12 MIN · Geist & Gefühle

Buddhismus als Weg zur Erleuchtung: Wie Geistesschulung von Leiden befreit

Leid entsteht nicht durch unerfüllte Wünsche, sondern durch Unwissenheit über die eigene Geisteshaltung. Wahre Freiheit bedeutet, im gegenwärtigen Moment vollkommen klar und frei von Anhaftungen zu sein.
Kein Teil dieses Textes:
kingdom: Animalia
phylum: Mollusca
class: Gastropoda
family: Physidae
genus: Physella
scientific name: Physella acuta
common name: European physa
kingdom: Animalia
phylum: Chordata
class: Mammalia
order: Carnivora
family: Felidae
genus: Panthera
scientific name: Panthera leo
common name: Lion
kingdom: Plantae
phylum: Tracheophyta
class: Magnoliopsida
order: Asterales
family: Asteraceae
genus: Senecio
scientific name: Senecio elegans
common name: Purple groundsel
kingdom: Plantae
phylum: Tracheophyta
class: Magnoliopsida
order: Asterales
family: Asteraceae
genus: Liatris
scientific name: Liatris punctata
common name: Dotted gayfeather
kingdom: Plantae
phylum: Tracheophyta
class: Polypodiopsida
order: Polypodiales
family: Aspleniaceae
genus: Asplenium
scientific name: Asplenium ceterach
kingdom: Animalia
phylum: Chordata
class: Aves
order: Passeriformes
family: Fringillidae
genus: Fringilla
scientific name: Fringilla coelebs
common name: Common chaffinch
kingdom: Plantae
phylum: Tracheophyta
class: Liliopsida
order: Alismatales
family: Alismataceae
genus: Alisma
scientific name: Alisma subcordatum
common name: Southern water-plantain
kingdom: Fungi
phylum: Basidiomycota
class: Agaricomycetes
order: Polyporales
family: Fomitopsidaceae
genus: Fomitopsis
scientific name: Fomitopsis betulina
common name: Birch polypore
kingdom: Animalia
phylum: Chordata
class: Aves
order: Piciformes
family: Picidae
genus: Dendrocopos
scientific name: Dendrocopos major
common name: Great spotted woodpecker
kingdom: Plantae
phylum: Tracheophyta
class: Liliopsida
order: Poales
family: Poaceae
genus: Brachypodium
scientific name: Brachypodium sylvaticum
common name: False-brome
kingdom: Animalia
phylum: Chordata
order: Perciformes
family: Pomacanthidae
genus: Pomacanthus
Zusammenfassung in 30 Sekunden

Der Mönch Pomnyun erklärt die Kernlehre des Buddhismus: Während viele Religionen nach äußerer Hilfe suchen, um Leid zu lindern, setzt der Buddhismus an der eigenen Unwissenheit an. Der Weg verbindet Glauben, intellektuelles Verständnis und praktische Handlung, die in der Erleuchtung gipfeln. Das Ziel ist kein fernes Jenseits, sondern der Zustand von Nirvana (innerer Frieden) und Moksha (Freiheit von Zwängen) im gegenwärtigen Augenblick.

Zentrale Begriffe

Leid entsteht durch Unwissenheit

Oft schreiben wir unser Leiden unerfüllten Wünschen zu und hoffen auf Hilfe von außen. Der Buddhismus betont jedoch, dass Leid durch die eigene Unwissenheit über die Natur des Geistes entsteht. Sobald man die Ursache erkennt, löst sich das Leid von selbst auf.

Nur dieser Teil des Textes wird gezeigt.